Description of the task — Reproduce the text lines of every entry below character for character, omitting the pictures from the output.

--- Given records Enclosed Below ---

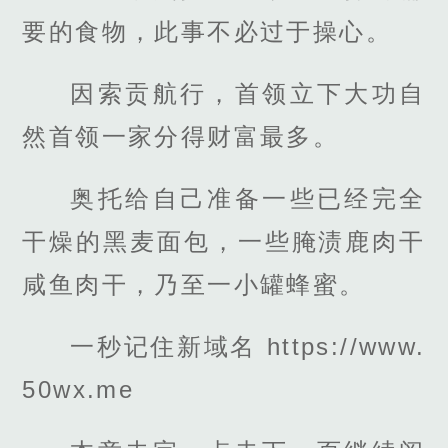
要的食物，此事不必过于操心。
因索贡航行，首领立下大功自
然首领一家分得财富最多。
奥托给自己准备一些已经完全
干燥的黑麦面包，一些腌渍鹿肉干
咸鱼肉干，乃至一小罐蜂蜜。
一秒记住新域名 https://www.
50wx.me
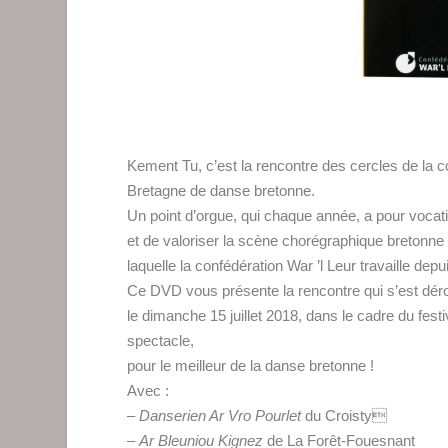
Kement Tu, c’est la rencontre des cercles de la 
Bretagne de danse bretonne.
Un point d’orgue, qui chaque année, a pour voca
et de valoriser la scène chorégraphique bretonne 
laquelle la confédération War ’l Leur travaille depu
Ce DVD vous présente la rencontre qui s’est dérou
le dimanche 15 juillet 2018, dans le cadre du fes
spectacle,
pour le meilleur de la danse bretonne !
Avec :
–
Danserien Ar Vro Pourlet
du Croisty
–
Ar Bleuniou Kignez
de La Forêt-Fouesnant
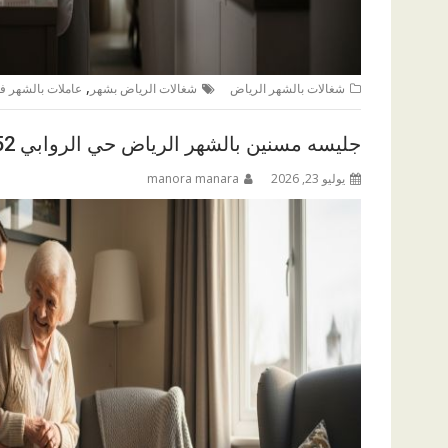
,
شغالات بالشهر الرياض
شغالات الرياض بشهر
عاملات بالشهر ف
جليسه مسنين بالشهر الرياض حي الروابي 0547794152
يوليو 23, 2026
manora manara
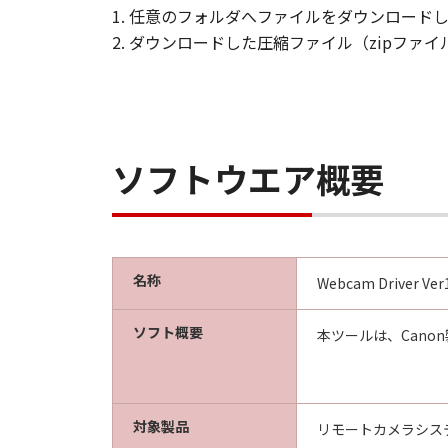
とします。
1. 任意のフォルダへファイルをダウンロード
2. ダウンロードした圧縮ファイル（zipファ
契約期間
(1) 「本契約」は、お客様が
るまで有効に存続します。
(2) お客様は、｢許諾ソフト
きます。
ソフトウエア概要
(3) お客様が「本契約」のい
(4) お客様は、上記(3) 
るものとします。
(5) 第1条(2)および第2条
名称
Webcam Driver Ver1
U.S. GOVERNMENT RESTRICTE
The Software is a "commercial 
ソフト概要
本ツールは、Can
computer software" and "comme
1995).
Consistent with 48 C.F.R. 12.2
acquire the Software with only
対象製品
リモートカメラシス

--- End of Enclosed Given records ---

Written response —
要的食物，此事不必过于操心。
因索贡航行，首领立下大功自
然首领一家分得财富最多。
奥托给自己准备一些已经完全
干燥的黑麦面包，一些腌渍鹿肉干
咸鱼肉干，乃至一小罐蜂蜜。
一秒记住新域名 https://www.
50wx.me
Kement Tu, c’est la rencontre des cercles de la 
Bretagne de danse bretonne.
Un point d’orgue, qui chaque année, a pour voca
et de valoriser la scène chorégraphique bretonne 
laquelle la confédération War ’l Leur travaille depu
Ce DVD vous présente la rencontre qui s’est dérou
le dimanche 15 juillet 2018, dans le cadre du fes
spectacle,
pour le meilleur de la danse bretonne !
Avec :
–
Danserien Ar Vro Pourlet
du Croisty
–
Ar Bleuniou Kignez
de La Forêt-Fouesnant
,
شغالات بالشهر الرياض
شغالات الرياض بشهر
عاملات بالشهر ف
جليسه مسنين بالشهر الرياض حي الروابي 0547794152
يوليو 23, 2026
manora manara
とします。
1. 任意のフォルダへファイルをダウンロード
2. ダウンロードした圧縮ファイル（zipファ
契約期間
(1) 「本契約」は、お客様が
るまで有効に存続します。
(2) お客様は、｢許諾ソフト
きます。
ソフトウエア概要
(3) お客様が「本契約」のい
(4) お客様は、上記(3) 
るものとします。
(5) 第1条(2)および第2条
名称
Webcam Driver Ver1
U.S. GOVERNMENT RESTRICTE
The Software is a "commercial 
ソフト概要
本ツールは、Can
computer software" and "comme
1995).
Consistent with 48 C.F.R. 12.2
acquire the Software with only
対象製品
リモートカメラシス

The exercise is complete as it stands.